If I forgive will he or I truly change?
Did he ever really love me? Because I did really love him. Everyone says that we were the perfect couple and no one saw this coming. There was nothing perfect about us. What you saw was what I wanted you to see. The lies, the fake smiles and the saying that everything was okay. Shoving all emotions off to the side and holding on to all our pride. He never plugged in and eventually I pulled away too. I can't even believe that any of this is real considering I have barricaded myself behind these lies for so long. What really is the truth? My truth is that I can't do it for one more day. I can't deny the things that have really happened. I can not sugar coat all the wrongs so that they are easier to swallow. No more jagged little pills for me. No more jagged little pills for him. This is our new reality. If you think as our friends that this is hard for you to grasp, try being on the inside of all this. Every day is a battlefield of the mind and most days I feel brain effd.

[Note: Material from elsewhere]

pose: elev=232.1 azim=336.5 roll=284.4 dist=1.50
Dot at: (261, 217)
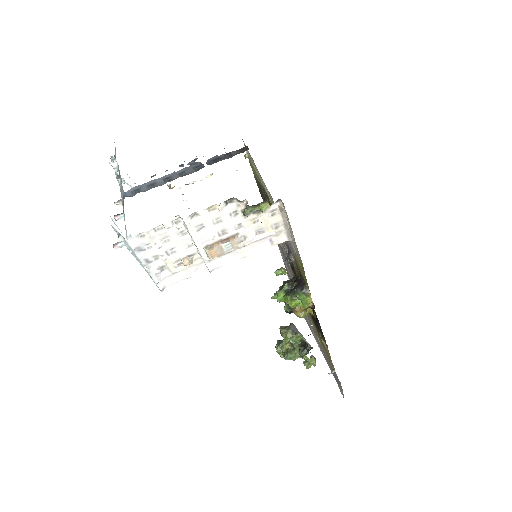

It's too easy to say sure an resign and go back to the way things were. Familiar is comforting in many ways. Familiar was lonely but most days we could make it work. We masked ourselves from the world so they couldn't see the cracks within. I am not willing to hide my brokenness anymore, I am not willing to walk alone while he stands beside me. I am not willing to force him into walking alone with me.
We can forgive AND things CAN change.
We can forgive but we don't have to stay.